Mais tout ceci pour moi, n'avait pas encore la netteté du danger immédiat. C'est à un détail que j'ai compris de façon définitive à quoi nous avions réellement affaire. Une manière d'estocade finale. Dans l'affaire de la récupération de la lettre de Guy Môquet — qui porte toutes les marques de l'ignorance crasse des conseillers du président, ce que j'appelle la maladresse des faussaires, encore que je sois tellement méfiant de cette maladresse, qui, plus elle est manifeste et plus elle passe inaperçue — quelque chose m'a beaucoup troublé. Dans le texte de présentation de cette fameuse lettre, à l'usage des enseignants, le mot de "compagnon" a été préféré à celui de "camarade", ce qui fait naturellement passer Guy Môquet du camp des Communistes à celui des Gaullistes, et lorsqu'on en fit la remarque à Heni Gaino, il répondit que cela avait été une erreur chez l'imprimeur, et était-ce si grave? Les imprimeurs sont des gens peu sourcilleux, vous n'avez pas idée.

Et ce sont ces stases, ces retournements du sens, ces acceptations progressives que la sens d'un mot puisse évoluer jusqu'à signifier le contraire de son ancien entendement, qui me disent, sans l'ombre d'un doute, à quel genre de régime politique nous sommes désormais voués. Une compagine pétrolière récemment reconnue coupable d'une catastrophe écologique fait campagne publicitaire sur le motif de la préservation de l'environnement. Un martyr de la résitance communiste devient gaulliste. Et Simone de Beauvoir une femme-objet.

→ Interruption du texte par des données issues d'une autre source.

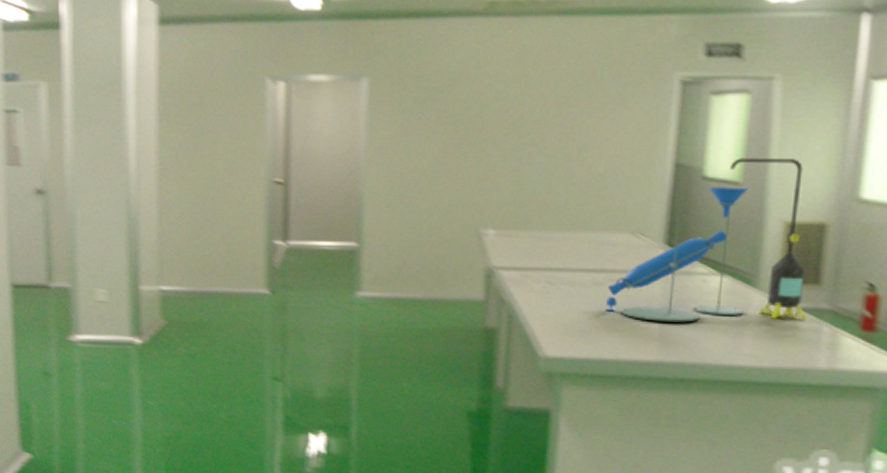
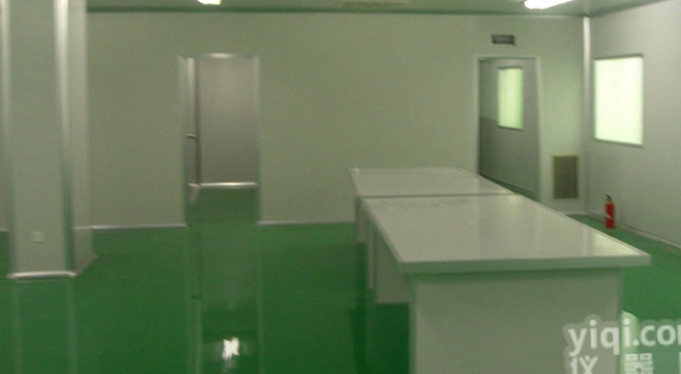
laboratory equipment: present [606,157,807,323] -> none [442,112,573,231]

Ma colère est vaine, je m'en rends bien compte. Elle me rend, à force d'être mauvaise conseillère, ridicule. De rencontrer dans la rue une célébrité m'a fait croire l'espace d'un instant que je faisais désormais parti de ce monde de notoriété. Christine Okrent bâclant une chronique pour la télévision, et, quasi-simultanément, une interview de dix minutes à la Radio Suisse Romande, et j'ai cru que j'allais pouvoir boxer dans la même catégorie. Vous vous dites que comme souvent j'exagère. Ce n'est pas vous qui, passant en train devant la centrale nucléaire de Neuvy-sur-Loire, vous êtes plu à révâsser aux sujets de société que vous aimeriez bien traiter dans une émission de télévision et quels angles et quels éclairages inédits vous auriez souhaité apporter à votre petit billet d'humeur télévisuelle hebdomadaire. Vous vous êtes même dit que par exemple la collusion qui veuille que la chaîne de télévision qui emploit si généreusement Madame Okrent dépendait de la tutelle du Ministère des Affaires Etrangères dont le ministre est donc son mari, ferait un excellent sujet pour commencer.

Et ça dans votre fantasme un peu court, c'était juste pour prouver, en vous faisant virer dès la première émission, que vous êtiez incorruptible et incorrigible. N'empêche cet envahissement de moi-même d'un esprit mauvais me fait peur. Et je ferais bien de connaître et retourner à ma place et d'y rester tranquille, et de me contenter de mes petits bricolages. Toute ma tête.